For underground applications – cable chambers, underground pipeline monitoring, water intake points below ground level – the penetration advantage is even more pronounced. The wavelength of 450 MHz (66 cm) diffract more efficiently around edges and through apertures than the shorter wavelengths of higher-frequency LTE bands.
Link Budget Worksheet
The Maximum Allowable Path Loss (MAPL) determines the maximum coverage distance. A worked example for a typical LTE450 utility network:
| Parameter | Value | Notes |
|---|---|---|
| Base station TX power (per antenna) | +43 dBm | 20W typical for LTE450 macro |
| BS antenna gain | +12 dBi | Sector antenna at 450 MHz |
| BS feeder cable loss | -2 dB | Short feeder with RRH |
| Equivalent Isotropically Radiated Power (EIRP) | +53 dBm | Regulated by licence condition |
| UE receive antenna gain | +3 dBi | Omnidirectional device antenna |
| UE noise figure | 9 dB | Typical industrial modem |
| Required SINR at cell edge | -3 dB | QPSK 1/3 MCS |
| Thermal noise floor (5 MHz BW) | -107 dBm | kTB = -174 dBm/Hz + 10log(5e6) |
| UE minimum receive level | -101 dBm | Noise floor + NF + SINR |
| Fade margin | -10 dB | Slow fading margin |
| MAPL | 147 dB | EIRP – UE min rx – margins |
Using the Okumura-Hata propagation model for rural environments at 450 MHz with a 30m base station height and 1.5m device height, a MAPL of 147 dB corresponds to a cell radius of approximately 60-70 km in open rural terrain. The same MAPL at 900 MHz would yield approximately 35-45 km.
Frequently Asked Questions
5G networks operating at mid-band frequencies (3.5 GHz) have significantly shorter range than LTE450 – typically 1-5 km per base station. 5G mmWave has even shorter range. Only 5G deployments at sub-1 GHz (such as the 700 MHz or 600 MHz bands) approach the coverage of LTE450, but still with approximately 12 dB less MAPL than 450 MHz. LTE450’s coverage advantage is a fundamental physics limitation that 5G cannot overcome without adopting sub-500 MHz spectrum.

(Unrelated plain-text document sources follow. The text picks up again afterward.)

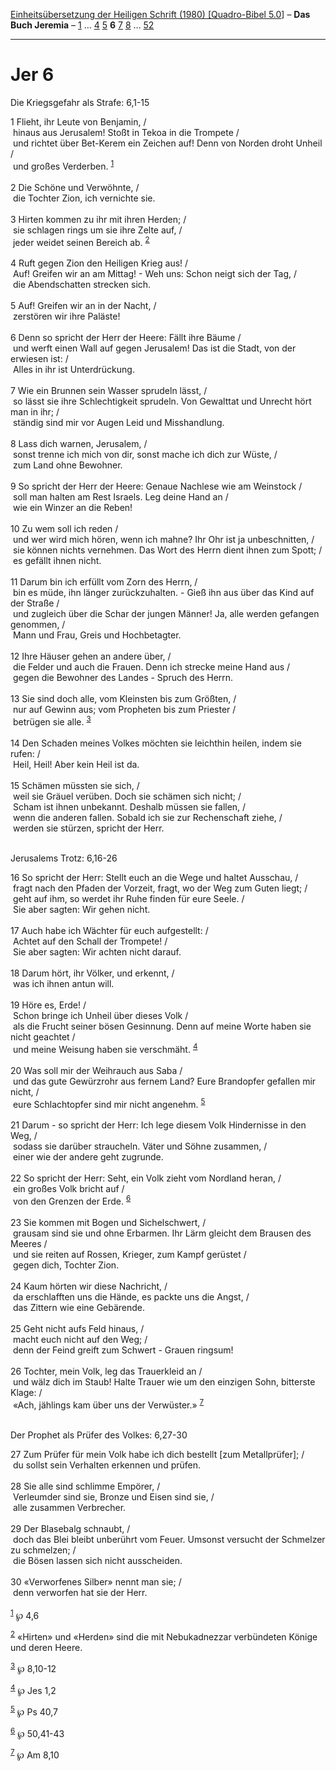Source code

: :PROPERTIES:
:ID:       9521a7bb-111a-423d-98b1-94c4c0d2e0a3
:END:
<<navbar>>
[[../index.html][Einheitsübersetzung der Heiligen Schrift (1980)
[Quadro-Bibel 5.0]]] -- *Das Buch Jeremia* -- [[file:Jer_1.html][1]] ...
[[file:Jer_4.html][4]] [[file:Jer_5.html][5]] *6* [[file:Jer_7.html][7]]
[[file:Jer_8.html][8]] ... [[file:Jer_52.html][52]]

--------------

* Jer 6
  :PROPERTIES:
  :CUSTOM_ID: jer-6
  :END:

<<verses>>

<<v1>>
**** Die Kriegsgefahr als Strafe: 6,1-15
     :PROPERTIES:
     :CUSTOM_ID: die-kriegsgefahr-als-strafe-61-15
     :END:
1 Flieht, ihr Leute von Benjamin, /\\
 hinaus aus Jerusalem! Stoßt in Tekoa in die Trompete /\\
 und richtet über Bet-Kerem ein Zeichen auf! Denn von Norden droht
Unheil /\\
 und großes Verderben. ^{[[#fn1][1]]}\\
\\

<<v2>>
2 Die Schöne und Verwöhnte, /\\
 die Tochter Zion, ich vernichte sie.\\
\\

<<v3>>
3 Hirten kommen zu ihr mit ihren Herden; /\\
 sie schlagen rings um sie ihre Zelte auf, /\\
 jeder weidet seinen Bereich ab. ^{[[#fn2][2]]}\\
\\

<<v4>>
4 Ruft gegen Zion den Heiligen Krieg aus! /\\
 Auf! Greifen wir an am Mittag! - Weh uns: Schon neigt sich der Tag, /\\
 die Abendschatten strecken sich.\\
\\

<<v5>>
5 Auf! Greifen wir an in der Nacht, /\\
 zerstören wir ihre Paläste!\\
\\

<<v6>>
6 Denn so spricht der Herr der Heere: Fällt ihre Bäume /\\
 und werft einen Wall auf gegen Jerusalem! Das ist die Stadt, von der
erwiesen ist: /\\
 Alles in ihr ist Unterdrückung.\\
\\

<<v7>>
7 Wie ein Brunnen sein Wasser sprudeln lässt, /\\
 so lässt sie ihre Schlechtigkeit sprudeln. Von Gewalttat und Unrecht
hört man in ihr; /\\
 ständig sind mir vor Augen Leid und Misshandlung.\\
\\

<<v8>>
8 Lass dich warnen, Jerusalem, /\\
 sonst trenne ich mich von dir, sonst mache ich dich zur Wüste, /\\
 zum Land ohne Bewohner.\\
\\

<<v9>>
9 So spricht der Herr der Heere: Genaue Nachlese wie am Weinstock /\\
 soll man halten am Rest Israels. Leg deine Hand an /\\
 wie ein Winzer an die Reben!\\
\\

<<v10>>
10 Zu wem soll ich reden /\\
 und wer wird mich hören, wenn ich mahne? Ihr Ohr ist ja unbeschnitten,
/\\
 sie können nichts vernehmen. Das Wort des Herrn dient ihnen zum Spott;
/\\
 es gefällt ihnen nicht.\\
\\

<<v11>>
11 Darum bin ich erfüllt vom Zorn des Herrn, /\\
 bin es müde, ihn länger zurückzuhalten. - Gieß ihn aus über das Kind
auf der Straße /\\
 und zugleich über die Schar der jungen Männer! Ja, alle werden gefangen
genommen, /\\
 Mann und Frau, Greis und Hochbetagter.\\
\\

<<v12>>
12 Ihre Häuser gehen an andere über, /\\
 die Felder und auch die Frauen. Denn ich strecke meine Hand aus /\\
 gegen die Bewohner des Landes - Spruch des Herrn.\\
\\

<<v13>>
13 Sie sind doch alle, vom Kleinsten bis zum Größten, /\\
 nur auf Gewinn aus; vom Propheten bis zum Priester /\\
 betrügen sie alle. ^{[[#fn3][3]]}\\
\\

<<v14>>
14 Den Schaden meines Volkes möchten sie leichthin heilen, indem sie
rufen: /\\
 Heil, Heil! Aber kein Heil ist da.\\
\\

<<v15>>
15 Schämen müssten sie sich, /\\
 weil sie Gräuel verüben. Doch sie schämen sich nicht; /\\
 Scham ist ihnen unbekannt. Deshalb müssen sie fallen, /\\
 wenn die anderen fallen. Sobald ich sie zur Rechenschaft ziehe, /\\
 werden sie stürzen, spricht der Herr.\\
\\

<<v16>>
**** Jerusalems Trotz: 6,16-26
     :PROPERTIES:
     :CUSTOM_ID: jerusalems-trotz-616-26
     :END:
16 So spricht der Herr: Stellt euch an die Wege und haltet Ausschau, /\\
 fragt nach den Pfaden der Vorzeit, fragt, wo der Weg zum Guten liegt;
/\\
 geht auf ihm, so werdet ihr Ruhe finden für eure Seele. /\\
 Sie aber sagten: Wir gehen nicht.\\
\\

<<v17>>
17 Auch habe ich Wächter für euch aufgestellt: /\\
 Achtet auf den Schall der Trompete! /\\
 Sie aber sagten: Wir achten nicht darauf.\\
\\

<<v18>>
18 Darum hört, ihr Völker, und erkennt, /\\
 was ich ihnen antun will.\\
\\

<<v19>>
19 Höre es, Erde! /\\
 Schon bringe ich Unheil über dieses Volk /\\
 als die Frucht seiner bösen Gesinnung. Denn auf meine Worte haben sie
nicht geachtet /\\
 und meine Weisung haben sie verschmäht. ^{[[#fn4][4]]}\\
\\

<<v20>>
20 Was soll mir der Weihrauch aus Saba /\\
 und das gute Gewürzrohr aus fernem Land? Eure Brandopfer gefallen mir
nicht, /\\
 eure Schlachtopfer sind mir nicht angenehm. ^{[[#fn5][5]]}\\
\\

<<v21>>
21 Darum - so spricht der Herr: Ich lege diesem Volk Hindernisse in den
Weg, /\\
 sodass sie darüber straucheln. Väter und Söhne zusammen, /\\
 einer wie der andere geht zugrunde.\\
\\

<<v22>>
22 So spricht der Herr: Seht, ein Volk zieht vom Nordland heran, /\\
 ein großes Volk bricht auf /\\
 von den Grenzen der Erde. ^{[[#fn6][6]]}\\
\\

<<v23>>
23 Sie kommen mit Bogen und Sichelschwert, /\\
 grausam sind sie und ohne Erbarmen. Ihr Lärm gleicht dem Brausen des
Meeres /\\
 und sie reiten auf Rossen, Krieger, zum Kampf gerüstet /\\
 gegen dich, Tochter Zion.\\
\\

<<v24>>
24 Kaum hörten wir diese Nachricht, /\\
 da erschlafften uns die Hände, es packte uns die Angst, /\\
 das Zittern wie eine Gebärende.\\
\\

<<v25>>
25 Geht nicht aufs Feld hinaus, /\\
 macht euch nicht auf den Weg; /\\
 denn der Feind greift zum Schwert - Grauen ringsum!\\
\\

<<v26>>
26 Tochter, mein Volk, leg das Trauerkleid an /\\
 und wälz dich im Staub! Halte Trauer wie um den einzigen Sohn,
bitterste Klage: /\\
 «Ach, jählings kam über uns der Verwüster.» ^{[[#fn7][7]]}\\
\\

<<v27>>
**** Der Prophet als Prüfer des Volkes: 6,27-30
     :PROPERTIES:
     :CUSTOM_ID: der-prophet-als-prüfer-des-volkes-627-30
     :END:
27 Zum Prüfer für mein Volk habe ich dich bestellt [zum Metallprüfer];
/\\
 du sollst sein Verhalten erkennen und prüfen.\\
\\

<<v28>>
28 Sie alle sind schlimme Empörer, /\\
 Verleumder sind sie, Bronze und Eisen sind sie, /\\
 alle zusammen Verbrecher.\\
\\

<<v29>>
29 Der Blasebalg schnaubt, /\\
 doch das Blei bleibt unberührt vom Feuer. Umsonst versucht der
Schmelzer zu schmelzen; /\\
 die Bösen lassen sich nicht ausscheiden.\\
\\

<<v30>>
30 «Verworfenes Silber» nennt man sie; /\\
 denn verworfen hat sie der Herr.\\
\\

^{[[#fnm1][1]]} ℘ 4,6

^{[[#fnm2][2]]} «Hirten» und «Herden» sind die mit Nebukadnezzar
verbündeten Könige und deren Heere.

^{[[#fnm3][3]]} ℘ 8,10-12

^{[[#fnm4][4]]} ℘ Jes 1,2

^{[[#fnm5][5]]} ℘ Ps 40,7

^{[[#fnm6][6]]} ℘ 50,41-43

^{[[#fnm7][7]]} ℘ Am 8,10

LTE450 signals are largely unaffected by rain (rain fade becomes significant above 10 GHz). Atmospheric ducting – a meteorological phenomenon where temperature inversions in the lower atmosphere create a waveguide effect – can actually extend LTE450 coverage well beyond the planned cell radius under certain weather conditions. This can occasionally cause interference between adjacent cells and is managed through careful frequency planning.
Coverage is measured using drive test equipment (vehicles fitted with test UEs and logging software such as TEMS Investigation or Actix Analyzer) recording RSRP, RSRQ, SINR, and throughput at points throughout the coverage area. Walk tests are used for indoor and underground coverage verification. Coverage maps are produced by combining drive test data with propagation model predictions. The target coverage threshold is typically an RSRP of -110 to -120 dBm, depending on the application’s sensitivity requirements.